Martha Wilson Interview on Performance Art (1995)
  • TItle: Martha Wilson Interview on Performance Art
  • Date: 28 Apr 1995
  • Location: Franklin Furnace, New York, NY, USA
  • Interviewee: Martha Wilson
  • Duration: 00:31:35
  • Language: English

Martha Wilson Interview on Performance Art (1995)

Martha Wilson discusses the history of Franklin Furnace as an avant-garde venue that presented radical performance art during the culture wars in the United States. Wilson situates performance art as a confrontational form that emerged from Futurism, Constructivism, and Dadaism in the early 20th century. She describes the radical nature of performance art as a medium that transmits conceptual thinking through live actions, as evidenced in the work of artists Karen Finley, Annie Sprinkle, and Scarlet O. Wilson explains how the political subject matter embodied by these artists—feminism, pornography, and sexuality—impacted Franklin Furnace as an arts organization in the conservative climate of the culture wars. She notes the consistent attacks by religious right groups on Franklin Furnace that led to defunding from the National Endowment for the Arts, as the organization was accused of presenting obscene art with government funds. Despite the upheaval, Wilson, in true avant-garde fashion, insisted “Until they cart me away in a straightjacket, I am going to continue to present performance art.” While an advocate for government funding, Wilson is critical of the regulation of political content in the arts—a phenomenon that did not manifest in other sectors of public funding at the time.

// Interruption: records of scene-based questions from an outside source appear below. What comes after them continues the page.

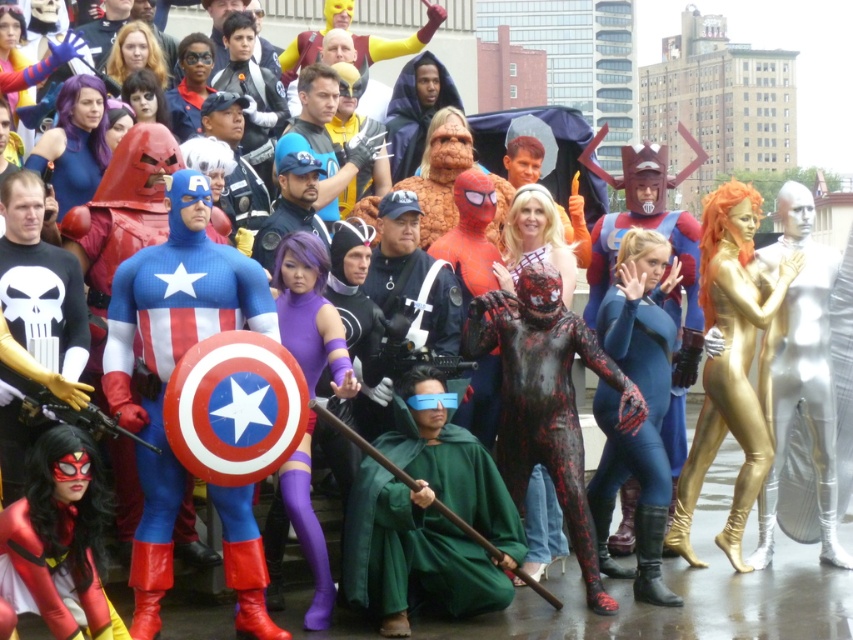
Question: Which point is closer to the camera?

Choices:
 (A) (355, 547)
 (B) (157, 419)

Answer: (B)

Question: Can you confirm if shiny spandex suit at center is positioned to the left of green velvet cloak at center?

Choices:
 (A) yes
 (B) no

Answer: (A)

Question: Can you confirm if shiny spandex suit at center is positioned above green velvet cloak at center?

Choices:
 (A) no
 (B) yes

Answer: (B)

Question: Which object is closer to the camera taking this photo?

Choices:
 (A) green velvet cloak at center
 (B) shiny spandex suit at center

Answer: (B)

Question: Which point is closer to the camera taking this photo?

Choices:
 (A) (132, 561)
 (B) (468, 516)

Answer: (A)

Question: Observing the image, what is the correct spatial positioning of shiny spandex suit at center in reference to green velvet cloak at center?

Choices:
 (A) below
 (B) above

Answer: (B)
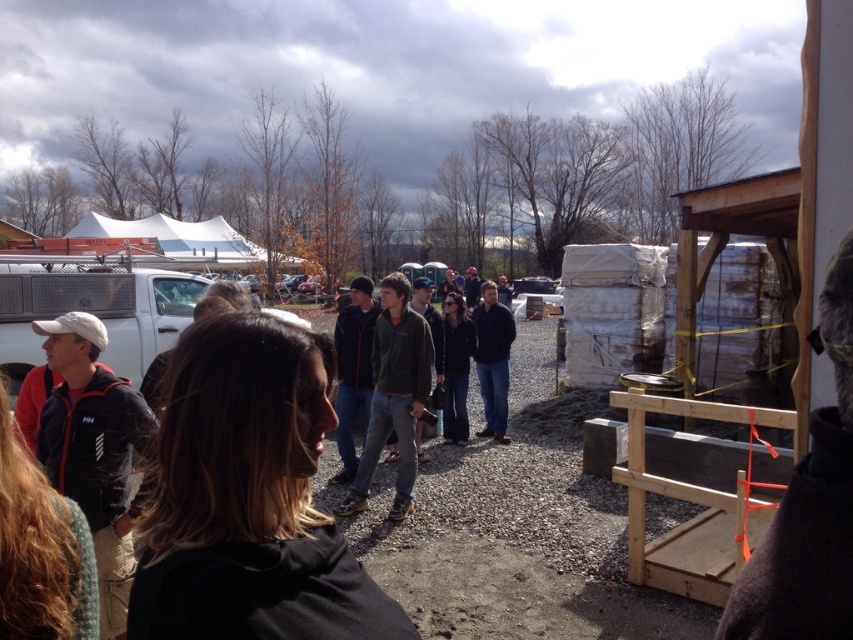
Based on the photo, who is positioned more to the left, green matte jacket at center or dark blue jacket at center?

green matte jacket at center

Who is lower down, green matte jacket at center or dark blue jacket at center?

green matte jacket at center is lower down.

Does point (370, 413) come behind point (503, 342)?

No, it is not.

This screenshot has width=853, height=640. I want to click on green matte jacket at center, so click(x=393, y=396).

Martha Wilson is a pioneering gallery director and feminist artist who creates innovative photographic and video works that explore her female subjectivity. Wilson founded Franklin Furnace in 1976, an artist-run space that champions the exploration, promotion, and preservation of artist books, temporary installation, performance art, as well as online works. She has been described by The New York Times critic Holland Cotter as one of “the half-dozen most important people for art in downtown Manhattan in the 1970s.” Wilson has received fellowships for performance art from the National Endowment for the Arts and the New York Foundation for the Arts; Bessie and Obie awards for commitment to artists’ freedom of expression; a Yoko Ono Lennon Courage Award for the Arts; a Richard Massey Foundation-White Box Arts and Humanities Award; and an Honorary Doctor of Fine Arts degree from the Nova Scotia College of Art and Design University.